WHAT YOU SHOULD DO: An exact transcription of the lines from the one holding "Rent From This Location" to the end of the entries below, and nothing more, is the required answer. Please omit the pictures.

DATA LISTING:
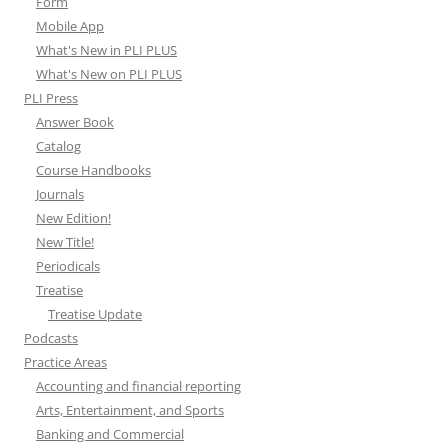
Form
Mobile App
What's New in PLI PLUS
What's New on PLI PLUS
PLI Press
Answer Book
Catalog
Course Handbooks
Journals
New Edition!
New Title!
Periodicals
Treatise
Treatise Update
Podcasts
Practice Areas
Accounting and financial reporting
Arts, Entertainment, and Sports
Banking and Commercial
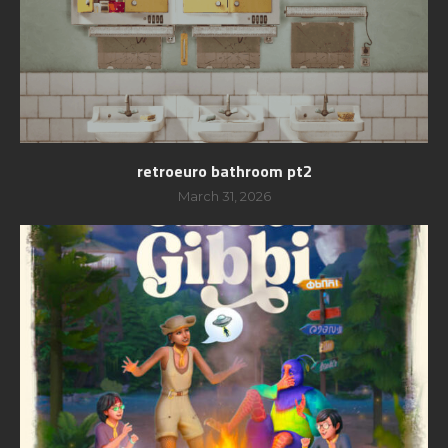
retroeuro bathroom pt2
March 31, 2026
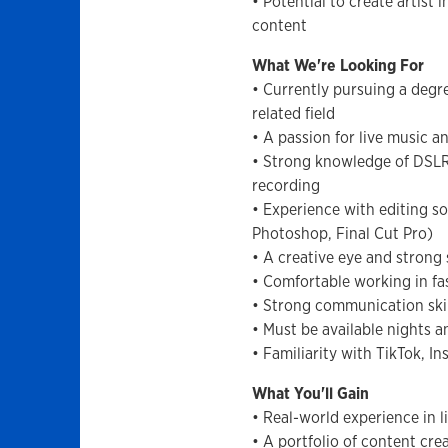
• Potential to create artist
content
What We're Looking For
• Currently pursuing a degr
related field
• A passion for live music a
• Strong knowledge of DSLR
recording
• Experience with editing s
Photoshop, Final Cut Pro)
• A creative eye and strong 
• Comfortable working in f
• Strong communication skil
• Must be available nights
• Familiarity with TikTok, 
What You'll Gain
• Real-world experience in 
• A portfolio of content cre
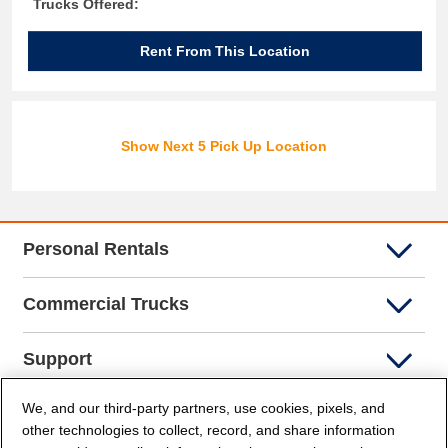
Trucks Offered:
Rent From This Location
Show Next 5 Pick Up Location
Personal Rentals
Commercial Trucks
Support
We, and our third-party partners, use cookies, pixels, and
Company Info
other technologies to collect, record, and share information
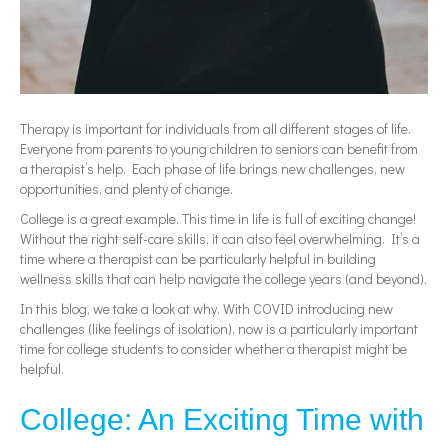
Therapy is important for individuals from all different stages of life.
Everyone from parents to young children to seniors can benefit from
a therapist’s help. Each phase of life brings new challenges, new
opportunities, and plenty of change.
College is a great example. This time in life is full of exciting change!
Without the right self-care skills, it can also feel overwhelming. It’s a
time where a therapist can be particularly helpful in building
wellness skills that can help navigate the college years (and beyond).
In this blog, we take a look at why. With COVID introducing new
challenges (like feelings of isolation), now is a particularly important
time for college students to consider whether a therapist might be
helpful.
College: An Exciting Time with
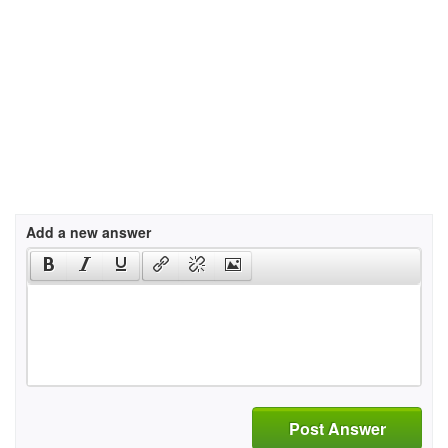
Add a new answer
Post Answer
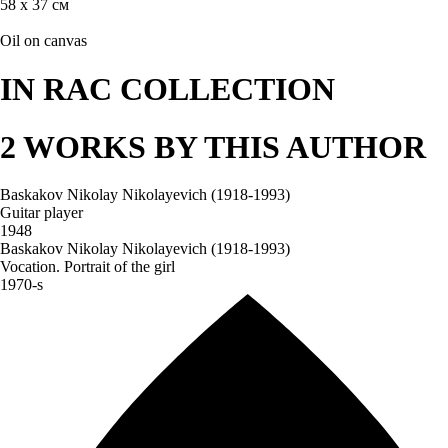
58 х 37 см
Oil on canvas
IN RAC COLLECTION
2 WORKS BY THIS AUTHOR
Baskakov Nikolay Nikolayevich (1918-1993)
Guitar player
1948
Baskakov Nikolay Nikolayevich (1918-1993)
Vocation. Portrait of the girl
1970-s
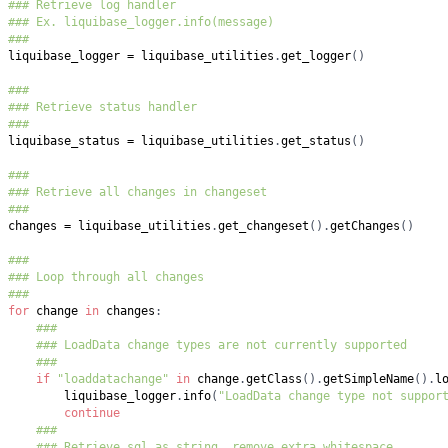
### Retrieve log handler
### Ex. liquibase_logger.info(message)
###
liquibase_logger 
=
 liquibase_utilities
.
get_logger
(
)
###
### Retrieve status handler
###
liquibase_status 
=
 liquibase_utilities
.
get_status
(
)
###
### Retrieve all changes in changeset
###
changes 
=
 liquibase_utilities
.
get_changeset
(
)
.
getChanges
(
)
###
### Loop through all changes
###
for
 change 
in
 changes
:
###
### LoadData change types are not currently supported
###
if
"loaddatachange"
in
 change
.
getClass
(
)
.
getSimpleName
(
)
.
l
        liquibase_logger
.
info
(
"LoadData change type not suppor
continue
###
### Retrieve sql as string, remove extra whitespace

REPLY TO THE EXERCISE:
Rent From This Location
Show Next 5 Pick Up Location
Personal Rentals
Commercial Trucks
Support
We, and our third-party partners, use cookies, pixels, and
Company Info
other technologies to collect, record, and share information
Therapy is important for individuals from all different stages of life.
Everyone from parents to young children to seniors can benefit from
a therapist’s help. Each phase of life brings new challenges, new
opportunities, and plenty of change.
College is a great example. This time in life is full of exciting change!
Without the right self-care skills, it can also feel overwhelming. It’s a
time where a therapist can be particularly helpful in building
wellness skills that can help navigate the college years (and beyond).
In this blog, we take a look at why. With COVID introducing new
challenges (like feelings of isolation), now is a particularly important
time for college students to consider whether a therapist might be
helpful.
College: An Exciting Time with
Add a new answer
Post Answer
58 х 37 см
Oil on canvas
IN RAC COLLECTION
2 WORKS BY THIS AUTHOR
Baskakov Nikolay Nikolayevich (1918-1993)
Guitar player
1948
Baskakov Nikolay Nikolayevich (1918-1993)
Vocation. Portrait of the girl
1970-s
### Retrieve log handler
### Ex. liquibase_logger.info(message)
###
liquibase_logger 
=
 liquibase_utilities
.
get_logger
(
)
###
### Retrieve status handler
###
liquibase_status 
=
 liquibase_utilities
.
get_status
(
)
###
### Retrieve all changes in changeset
###
changes 
=
 liquibase_utilities
.
get_changeset
(
)
.
getChanges
(
)
###
### Loop through all changes
###
for
 change 
in
 changes
:
###
### LoadData change types are not currently supported
###
if
"loaddatachange"
in
 change
.
getClass
(
)
.
getSimpleName
(
)
.
l
        liquibase_logger
.
info
(
"LoadData change type not suppor
continue
###
### Retrieve sql as string, remove extra whitespace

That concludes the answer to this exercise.